I investigate how VLMs integrate visual and linguistic information to arrive at decisions. My core observation: even when models reach correct conclusions, their internal reasoning paths are often flawed or biased. I build interpretability tools that function as a microscope for AI, tracing information flow and exposing where perception fails to become genuine reasoning.
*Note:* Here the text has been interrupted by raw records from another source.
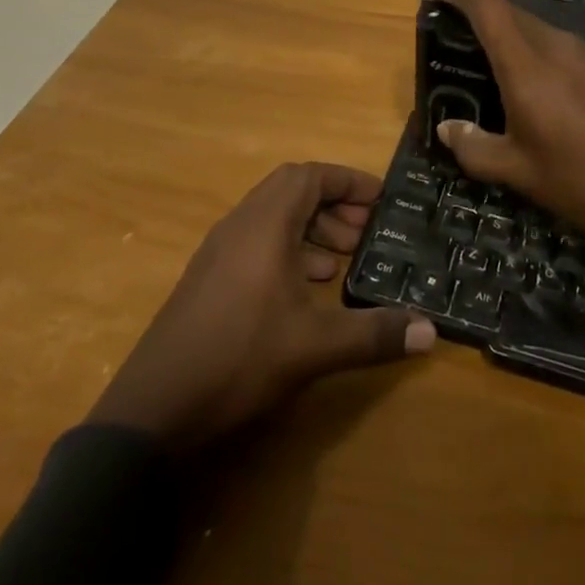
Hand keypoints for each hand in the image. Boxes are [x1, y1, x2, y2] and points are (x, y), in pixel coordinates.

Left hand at [91, 163, 434, 450]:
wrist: (154, 408)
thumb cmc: (238, 358)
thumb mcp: (314, 347)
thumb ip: (373, 334)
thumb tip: (430, 331)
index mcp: (264, 224)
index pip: (311, 176)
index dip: (348, 181)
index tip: (381, 198)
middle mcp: (240, 224)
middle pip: (292, 190)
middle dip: (333, 203)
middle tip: (365, 231)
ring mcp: (220, 251)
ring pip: (273, 217)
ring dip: (311, 227)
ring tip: (342, 261)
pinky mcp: (210, 278)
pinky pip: (258, 242)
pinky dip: (289, 250)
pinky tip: (306, 289)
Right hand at [422, 0, 584, 260]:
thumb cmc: (583, 183)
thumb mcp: (518, 173)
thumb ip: (474, 146)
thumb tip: (447, 129)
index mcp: (527, 63)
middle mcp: (554, 45)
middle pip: (505, 9)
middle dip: (471, 14)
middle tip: (446, 43)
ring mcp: (582, 53)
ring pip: (528, 26)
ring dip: (500, 35)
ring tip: (479, 71)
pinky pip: (550, 45)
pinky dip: (525, 52)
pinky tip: (522, 90)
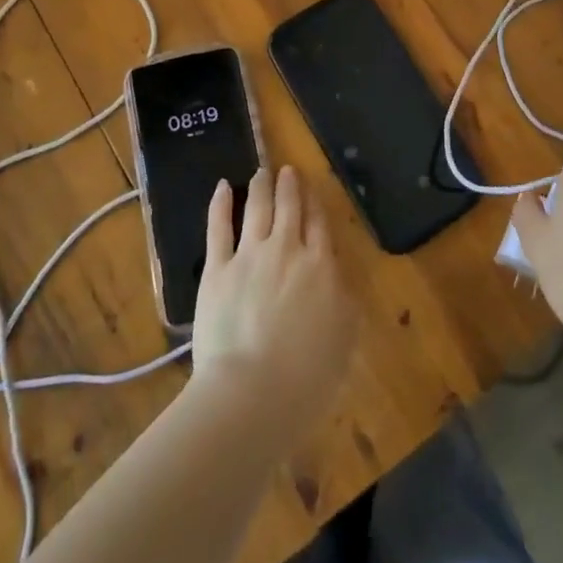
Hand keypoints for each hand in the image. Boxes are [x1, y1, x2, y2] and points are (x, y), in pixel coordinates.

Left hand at [192, 166, 356, 432]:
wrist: (253, 392)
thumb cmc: (307, 375)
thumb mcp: (345, 337)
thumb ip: (344, 299)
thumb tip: (337, 277)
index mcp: (320, 266)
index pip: (318, 224)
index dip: (314, 203)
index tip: (311, 187)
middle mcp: (286, 250)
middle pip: (289, 208)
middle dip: (289, 186)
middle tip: (287, 171)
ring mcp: (249, 255)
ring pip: (257, 208)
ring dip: (260, 186)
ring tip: (262, 172)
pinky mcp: (217, 269)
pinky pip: (218, 227)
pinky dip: (220, 203)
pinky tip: (222, 186)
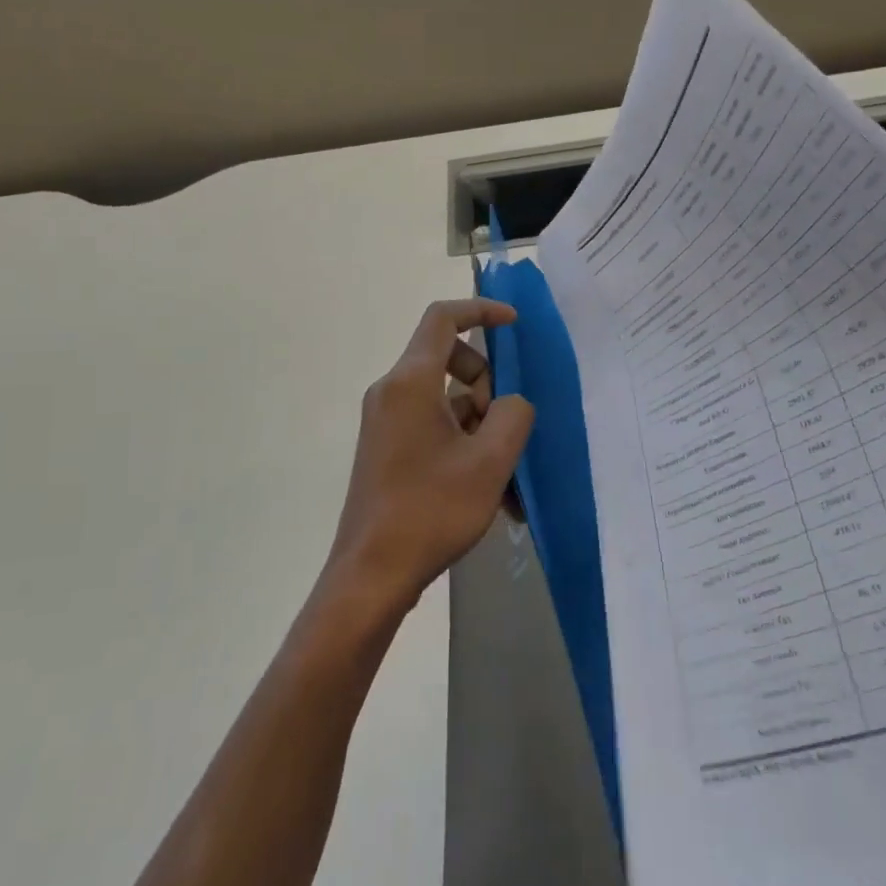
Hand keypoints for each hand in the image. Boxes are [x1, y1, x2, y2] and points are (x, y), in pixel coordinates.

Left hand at [323, 298, 534, 618]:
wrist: (372, 574)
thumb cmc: (431, 510)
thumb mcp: (490, 461)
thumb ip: (512, 415)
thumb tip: (509, 404)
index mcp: (410, 382)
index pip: (443, 319)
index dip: (481, 311)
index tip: (514, 324)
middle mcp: (391, 392)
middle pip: (448, 358)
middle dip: (486, 382)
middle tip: (502, 426)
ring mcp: (385, 421)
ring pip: (444, 397)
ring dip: (479, 421)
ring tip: (504, 475)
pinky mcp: (386, 447)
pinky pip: (432, 425)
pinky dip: (462, 442)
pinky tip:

Diagnostic Frameworks for VLMs

I develop evaluation frameworks that assess not just whether a model is correct, but whether its reasoning process is valid. Hallucination and bias manifest heterogeneously across layers and architectures, so effective diagnosis requires understanding internal dynamics rather than observing outputs alone.

From Seeing to Acting

My long-term research targets AI systems that perceive, reason, and act reliably in the world. Drawing on ideas from structured world modeling and vision-language-action architectures, I aim to build multimodal systems that remain aligned with human values across the full loop from visual input to real-world decision.

Publications
CVPR-VisCon 2026
Do VLMs Reason About Faces? Probing the Perception-Reasoning Gap in Identity Judgment
Mahsa Khoshnoodi, Sarah Adel Bargal
Third Workshop on Visual Concepts (VisCon), CVPR 2026
SemEval 2026
GUNLP at SemEval-2026 Task 10: Emotion-Aware Multi-Task Learning for Conspiracy Detection
Mahsa Khoshnoodi, Rojin Ziaei, Nazli Goharian
SemEval 2026
KDD 2025
Hierarchical Prompting Taxonomy: A Universal Evaluation Framework for Large Language Models
Devichand Budagam, Sankalp KJ, Mahsa Khoshnoodi, Ashutosh Kumar, Vinija Jain, Aman Chadha
KDD 2025
NeurIPS 2024 Spotlight, top 5%
Who Evaluates the Evaluations? Objectively Scoring Text-to-Image Prompt Coherence Metrics with T2IScoreScore (TS2)
Mahsa Khoshnoodi, Fatima Jahara, Michael Saxon, Yujie Lu, Aditya Sharma, William Yang Wang
NeurIPS 2024
arXiv 2024
A Comprehensive Survey of Accelerated Generation Techniques in Large Language Models
Mahsa Khoshnoodi, Vinija Jain, Mingye Gao, Malavika Srikanth, Aman Chadha
Preprint, 2024
Under Review
Reimagining Neurosymbolic AI through the Lens of Cognitive Science: A Survey
Devichand Budagam, Mahsa Khoshnoodi, Jibesh Patra, Ravid Shwartz-Ziv, Amit Sheth, Vinija Jain, Aman Chadha
Under review, ACM Computing Surveys
News
May 2026
Paper accepted at CVPR 2026 VisCon Workshop: "Do VLMs Reason About Faces?"
Apr 2026
Paper accepted at SemEval 2026: Emotion-Aware Multi-Task Learning for Conspiracy Detection.
Aug 2025
Started PhD at Georgetown University, joining the GUCV Lab under Dr. Sarah Adel Bargal.
Dec 2024
NeurIPS Spotlight: T2IScoreScore recognized as a Spotlight paper (top 5%).
Feb 2025
KDD-25: Hierarchical Prompting Taxonomy paper published.